WESTFORD, VERMONT — In a developing news story covered initially by Burlington Free Press, a woman is denying her involvement in the shooting of a firearms instructor outside his business in Westford, Vermont.  Authorities were initially made aware of the scene when, on Monday, they arrived to find the instructor in his vehicle with a gunshot wound to his chest.  Upon investigation, the judge and police discovered it was three shots – not one.  Two were in his face and one in the chest.  Amazingly enough, he is still alive but in critical condition at the University of Vermont Medical Center in Burlington.

Veronica Lewis, 31, of Worchester, was apprehended in connection to the crime.  According to Fox News, she denies any involvement in the shooting even though authorities allege her explicit involvement.

via Fox News

Police arrested her on suspicion of attempted first-degree murder, and they held her without bail pending her arraignment.

Lewis is accused of shooting firearms-safety instructor Darryl Montague, 48, of Westford, police said.
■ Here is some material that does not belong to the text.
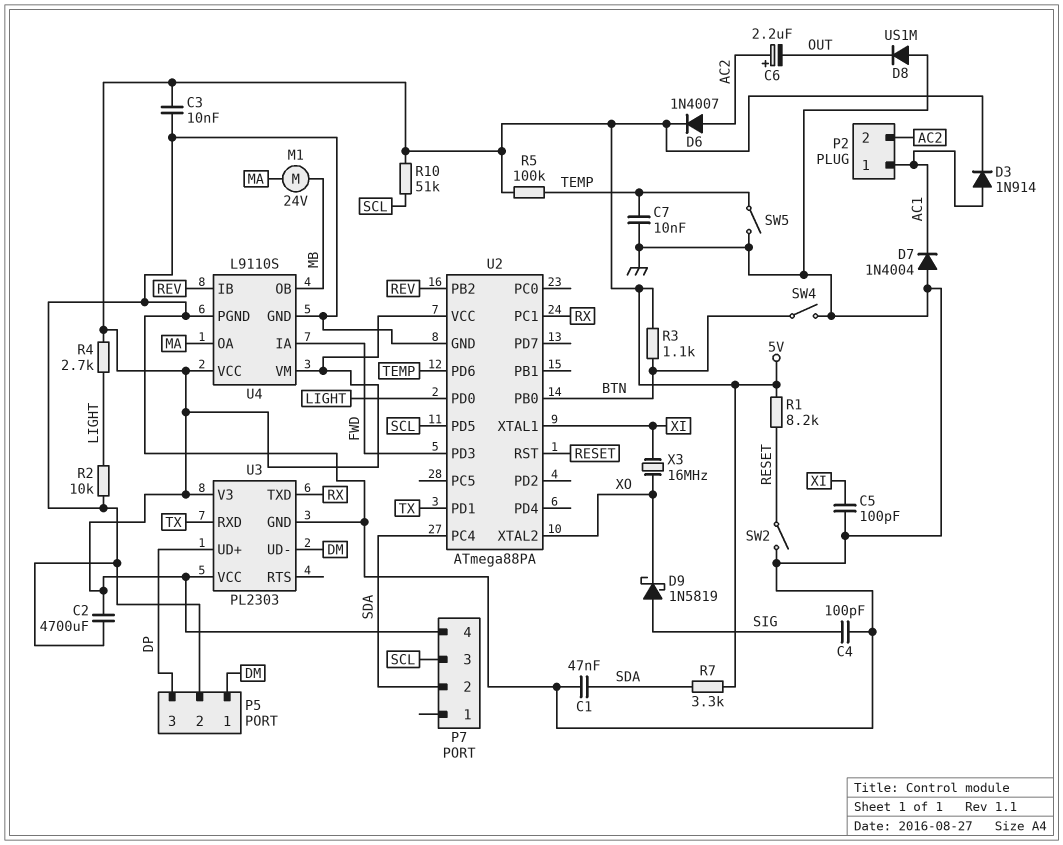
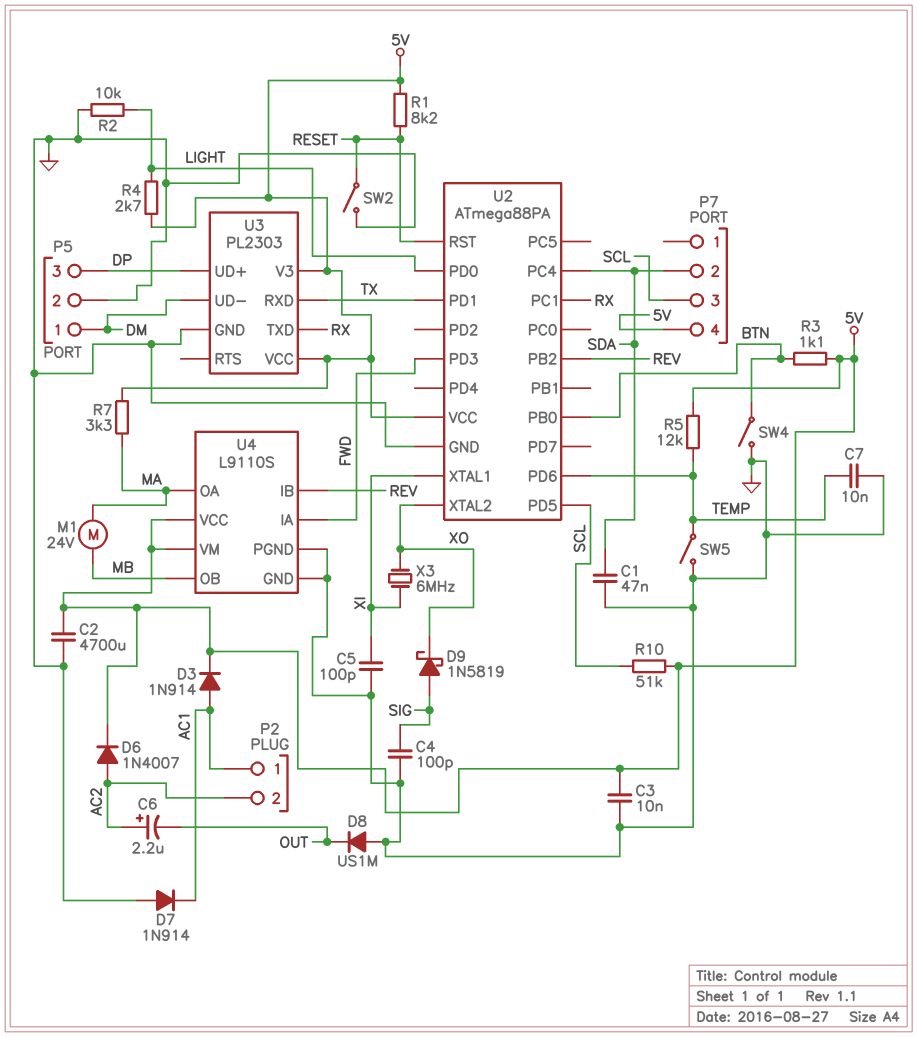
D7: diode 1N4004 (A GND, K AC1) -> diode 1N914 (A GND, K AC1)
R5: 100k (5V, TEMP) -> 12k (5V, TEMP)
R7: 3.3k (5V, SDA) -> 3.3k (5V, MA)
X3: 16MHz (XI, XO) -> 6MHz (XI, XO)

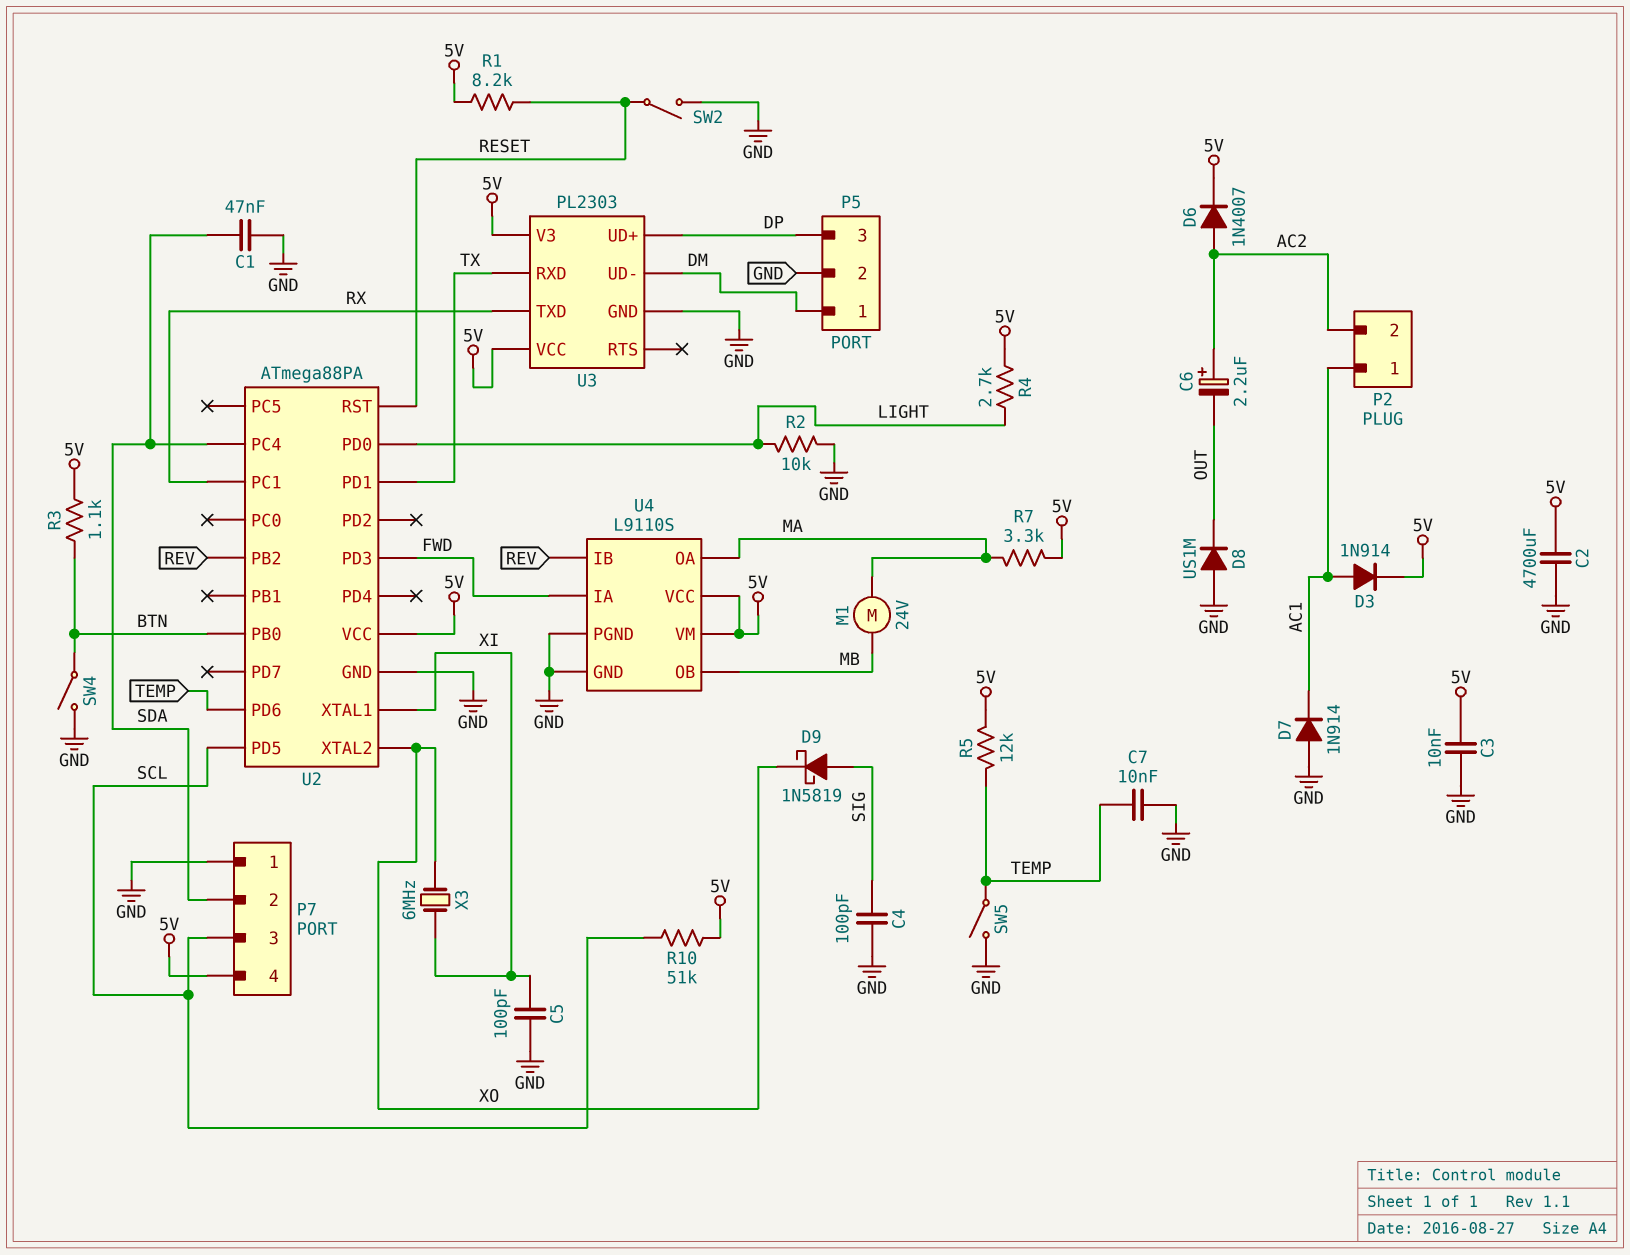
P7 pin 1: none -> GND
Police discovered that Lewis was at the Montague residence Monday for a firearms lesson.

While she is currently being held without bond, the Vermont State Police are still looking out for additional witnesses or people who may have been by the area.  Montague was shot at his legal place of business – a firearms-safety and instruction range and the alleged killer, Lewis, apparently walked away from the scene of the crime on foot.

Vermont is a permitless concealed carry state.  That means anyone who can legally own a pistol or revolver may, at his or her discretion, conceal it.  This isn’t really a point being alleged as a potential rationale for the alleged shooter’s behavior – more so just a point of reference.

Would it have changed an iota?  She is alleged to have shot her instructor three times.  That’s a cold, calculated assassination attempt.

3 Tips For Situational Awareness

Instructors are always putting themselves at risk for their students.  Whether it’s helping a beginner learn how to properly hold a pistol or walking out in front of a class to explain principles of marksmanship, very often the instructor trusts that a student will not intentionally make a fatal mistake.

And that sort of mindset is almost required if you are dealing with students.  Unfortunately, it can have disastrous consequences.

  • Stay out of the field of fire

This one seems pretty simple but it needs to be restated.  Whether you’re a student or an instructor, you should never been inside “the cone” – or field of fire.  That’s one of the reasons why, at outdoor ranges, they have to sound an alarm before anyone goes out to change a target.  But even when, say, going out to change a target on the firing line – never allow anyone to remain on their rifle or firearm.  Those weapons should be placed on the table, barrels in a safe direction.

  • Always be aware of those who are armed

It doesn’t have to get to paranoia levels but if you know there are people who are armed and within range, you need to know who they are, what they’re doing, and if they pose a threat.  That requires, at a minimum, observation.

  • How far away is cover and concealment?

And while there are armed people moving about you, make sure you stay on top of knowing where your nearest berm, concrete barrier, dumpster, or other form of cover is located.  Concealment may be out of the question but cover almost never is.  Be prepared to get to cover and get those you care about to it as well.

Any instructors out there in the audience?  What are some rules you’ve developed with dealing with your students?